You already know how to count to 20 one step at a time: 1, 2, 3, 4, 5... Skip counting means you take bigger jumps. When you skip count by 2s, you jump two numbers at a time: 2, 4, 6, 8, 10... You skip over 1, 3, 5, 7, 9 — you never land on them.
Think of it like hopping on a number line. Start on 0. Every hop covers 2 spaces. You land on 2, then 4, then 6, and so on. You can also check your work by adding 2 each time: 2 + 2 = 4, 4 + 2 = 6, 6 + 2 = 8. If you ever land on an odd number, you made a mistake somewhere.
The numbers you land on — 2, 4, 6, 8, 10, 12... — have a special name: even numbers.
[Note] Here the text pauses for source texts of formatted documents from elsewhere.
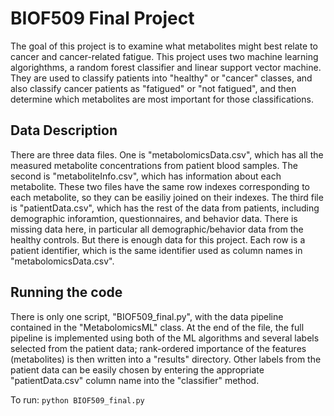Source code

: # BIOF509 Final Project

The goal of this project is to examine what metabolites might best relate to cancer and cancer-related fatigue. This project uses two machine learning algorighthms, a random forest classifier and linear support vector machine. They are used to classify patients into "healthy" or "cancer" classes, and also classify cancer patients as "fatigued" or "not fatigued", and then determine which metabolites are most important for those classifications.

## Data Description

There are three data files. One is "metabolomicsData.csv", which has all the measured metabolite concentrations from patient blood samples. The second is "metaboliteInfo.csv", which has information about each metabolite. These two files have the same row indexes corresponding to each metabolite, so they can be easiliy joined on their indexes. The third file is "patientData.csv", which has the rest of the data from patients, including demographic inforamtion, questionnaires, and behavior data. There is missing data here, in particular all demographic/behavior data from the healthy controls. But there is enough data for this project. Each row is a patient identifier, which is the same identifier used as column names in "metabolomicsData.csv".

## Running the code

There is only one script, "BIOF509_final.py", with the data pipeline contained in the "MetabolomicsML" class. At the end of the file, the full pipeline is implemented using both of the ML algorithms and several labels selected from the patient data; rank-ordered importance of the features (metabolites) is then written into a "results" directory. Other labels from the patient data can be easily chosen by entering the appropriate "patientData.csv" column name into the "classifier" method.

To run: `python BIOF509_final.py`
Every even number can be split into two equal groups. For example, 6 objects can be split into two groups of 3. Skip counting by 2s is one of the first ways mathematicians discovered even numbers.
This pattern keeps going forever in the same way. If you know the sequence up to 20, you can always extend it: just keep adding 2. You will use this same idea later when you start learning multiplication — multiplying by 2 is the same as skip counting by 2s.